DIRECTIONS ▸
For each record below, set it down exactly but leave out any picture.

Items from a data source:
****

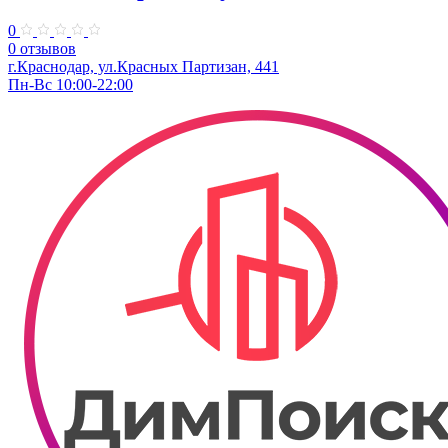
0
0 отзывов
г.Краснодар, ул.Красных Партизан, 441
Пн-Вс 10:00-22:00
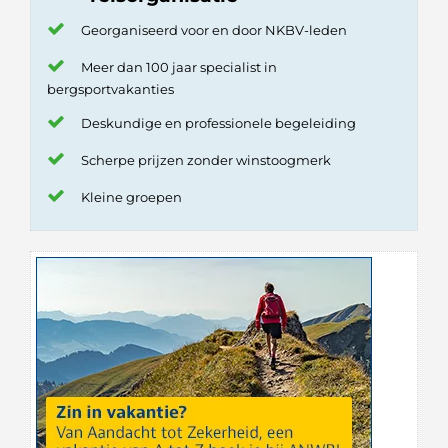
Georganiseerd voor en door NKBV-leden
Meer dan 100 jaar specialist in
bergsportvakanties
Deskundige en professionele begeleiding
Scherpe prijzen zonder winstoogmerk
Kleine groepen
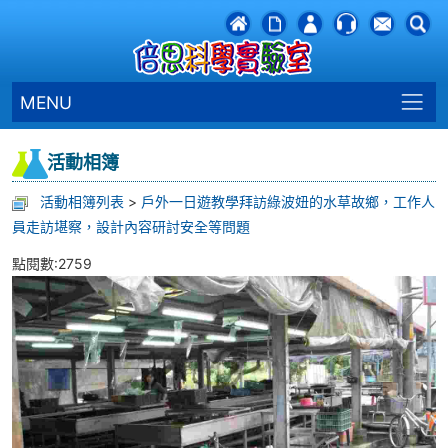
MENU
活動相簿
活動相簿列表
>
戶外一日遊教學拜訪綠波妞的水草故鄉，工作人
員走訪堪察，設計內容研討安全等問題
點閱數:2759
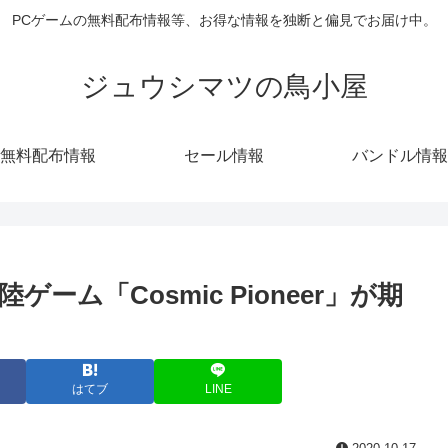
PCゲームの無料配布情報等、お得な情報を独断と偏見でお届け中。
ジュウシマツの鳥小屋
無料配布情報
セール情報
バンドル情報
陸ゲーム「Cosmic Pioneer」が期
はてブ
LINE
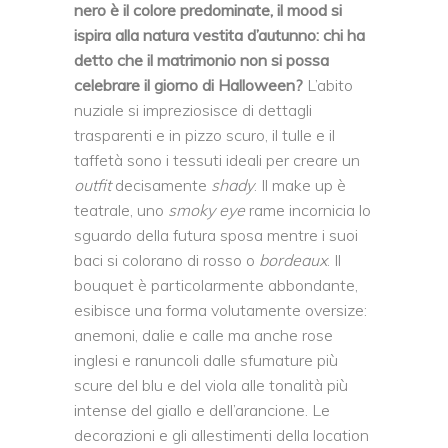
nero è il colore predominate, il mood si
ispira alla natura vestita d’autunno:
chi ha
detto che il matrimonio non si possa
celebrare il giorno di Halloween?
L’abito
nuziale si impreziosisce di dettagli
trasparenti e in pizzo scuro, il tulle e il
taffetà sono i tessuti ideali per creare un
outfit
decisamente
shady
. Il make up è
teatrale, uno
smoky eye
rame incornicia lo
sguardo della futura sposa mentre i suoi
baci si colorano di rosso o
bordeaux
. Il
bouquet è particolarmente abbondante,
esibisce una forma volutamente oversize:
anemoni, dalie e calle ma anche rose
inglesi e ranuncoli dalle sfumature più
scure del blu e del viola alle tonalità più
intense del giallo e dell’arancione. Le
decorazioni e gli allestimenti della location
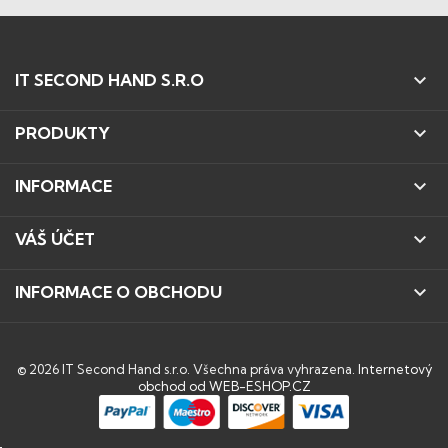

IT SECOND HAND S.R.O

PRODUKTY

INFORMACE

VÁŠ ÚČET

INFORMACE O OBCHODU
© 2026 IT Second Hand s.r.o. Všechna práva vyhrazena.
Internetový
obchod od WEB-ESHOP.CZ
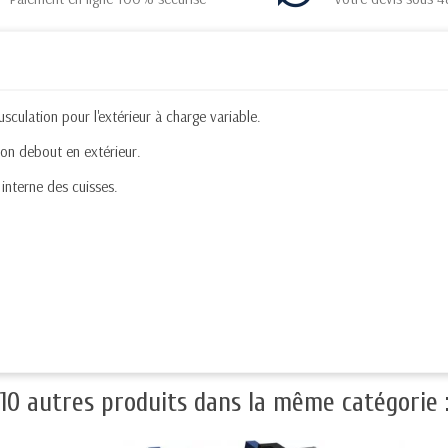
sculation pour l'extérieur à charge variable.
ion debout en extérieur.
interne des cuisses.
10 autres produits dans la même catégorie 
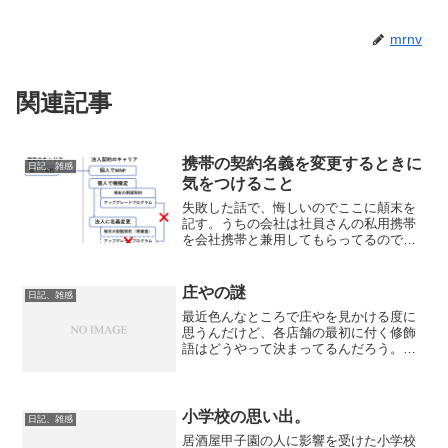
mrnv
関連記事
携帯の契約名義を変更するときに
日記、雑感
気をつけること
失敗した話で、悔しいのでここに顛末を
記す。うちの会社は社員さんの私用携帯
を会社携帯と兼用してもらってるので、
携帯代を会社で負担している。キャリア
にこだわりがない人は契約ごと法人に移
してキャリアも合わせてもらっている。
庄やの謎
日記、雑感
今回ナンバーポータビリテ...
最近色んなところで庄やを見かける度に
思うんだけど、各店舗の最初に付く修飾
語はどうやって決まってるんだろう。
近鉄奈良駅のそばにある庄やは「奈良」
庄やだった。最初は庄や「奈良店」より
チェーン店っぽさが薄れるという作戦か
と思ったが、埼玉は八潮駅...
小学校の思い出。
日記、雑感
居酒屋甲子園の人に影響を受けた小学校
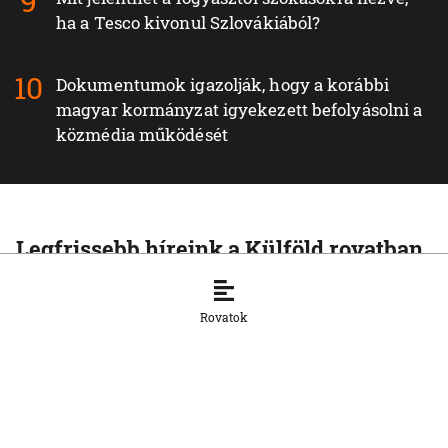
ha a Tesco kivonul Szlovákiából?
Dokumentumok igazolják, hogy a korábbi
magyar kormányzat igyekezett befolyásolni a
közmédia működését
Legfrissebb híreink a Külföld rovatban
KÜLFÖLD
Az Európai Unió növelte az orosz
Rovatok
cseppfolyósított földgáz behozatalát
8. 8. 2026, 15:43:14
KÜLFÖLD
Afrika csökkentené függőségét a kínai
napelemes technológiától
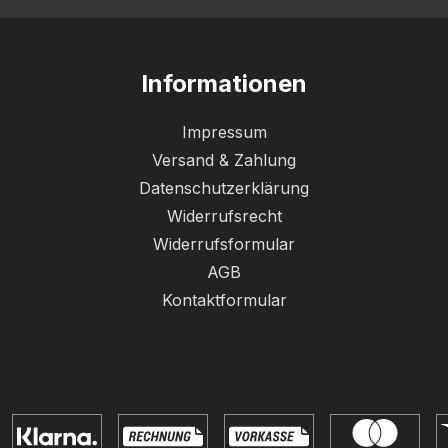
Informationen
Impressum
Versand & Zahlung
Datenschutzerklärung
Widerrufsrecht
Widerrufsformular
AGB
Kontaktformular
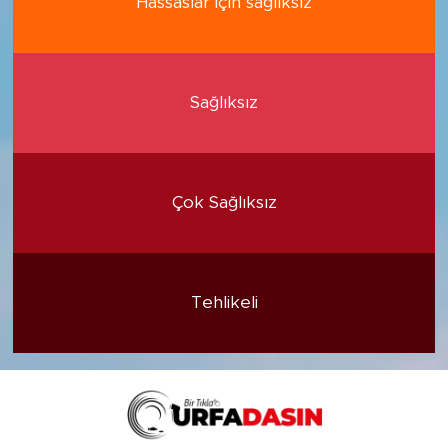
Hassaslar için sağlıksız
Sağlıksız
Çok Sağlıksız
Tehlikeli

****

WRITTEN REPLY ▸
0
0 отзывов
г.Краснодар, ул.Красных Партизан, 441
Пн-Вс 10:00-22:00
Georganiseerd voor en door NKBV-leden
Meer dan 100 jaar specialist in
bergsportvakanties
Deskundige en professionele begeleiding
Scherpe prijzen zonder winstoogmerk
Kleine groepen
MENU
活動相簿
活動相簿列表
>
戶外一日遊教學拜訪綠波妞的水草故鄉，工作人
員走訪堪察，設計內容研討安全等問題
點閱數:2759
PCゲームの無料配布情報等、お得な情報を独断と偏見でお届け中。
ジュウシマツの鳥小屋
無料配布情報
セール情報
バンドル情報
陸ゲーム「Cosmic Pioneer」が期
はてブ
LINE
nero è il colore predominate, il mood si
ispira alla natura vestita d’autunno:
chi ha
detto che il matrimonio non si possa
celebrare il giorno di Halloween?
L’abito
nuziale si impreziosisce di dettagli
trasparenti e in pizzo scuro, il tulle e il
taffetà sono i tessuti ideali per creare un
outfit
decisamente
shady
. Il make up è
teatrale, uno
smoky eye
rame incornicia lo
sguardo della futura sposa mentre i suoi
baci si colorano di rosso o
bordeaux
. Il
bouquet è particolarmente abbondante,
esibisce una forma volutamente oversize:
anemoni, dalie e calle ma anche rose
inglesi e ranuncoli dalle sfumature più
scure del blu e del viola alle tonalità più
intense del giallo e dell’arancione. Le
decorazioni e gli allestimenti della location

IT SECOND HAND S.R.O

PRODUKTY

INFORMACE

VÁŠ ÚČET

INFORMACE O OBCHODU
© 2026 IT Second Hand s.r.o. Všechna práva vyhrazena.
Internetový
obchod od WEB-ESHOP.CZ
sculation pour l'extérieur à charge variable.
ion debout en extérieur.
interne des cuisses.
10 autres produits dans la même catégorie 
mrnv
関連記事
携帯の契約名義を変更するときに
日記、雑感
気をつけること
失敗した話で、悔しいのでここに顛末を
記す。うちの会社は社員さんの私用携帯
を会社携帯と兼用してもらってるので、
携帯代を会社で負担している。キャリア
にこだわりがない人は契約ごと法人に移
してキャリアも合わせてもらっている。
庄やの謎
日記、雑感
今回ナンバーポータビリテ...
最近色んなところで庄やを見かける度に
思うんだけど、各店舗の最初に付く修飾
語はどうやって決まってるんだろう。
近鉄奈良駅のそばにある庄やは「奈良」
庄やだった。最初は庄や「奈良店」より
チェーン店っぽさが薄れるという作戦か
と思ったが、埼玉は八潮駅...
小学校の思い出。
日記、雑感
居酒屋甲子園の人に影響を受けた小学校
ha a Tesco kivonul Szlovákiából?
Dokumentumok igazolják, hogy a korábbi
magyar kormányzat igyekezett befolyásolni a
közmédia működését
Legfrissebb híreink a Külföld rovatban
KÜLFÖLD
Az Európai Unió növelte az orosz
Rovatok
cseppfolyósított földgáz behozatalát
8. 8. 2026, 15:43:14
KÜLFÖLD
Afrika csökkentené függőségét a kínai
napelemes technológiától
Informationen
Impressum
Versand & Zahlung
Datenschutzerklärung
Widerrufsrecht
Widerrufsformular
AGB
Kontaktformular
Hassaslar için sağlıksız
Sağlıksız
Çok Sağlıksız
Tehlikeli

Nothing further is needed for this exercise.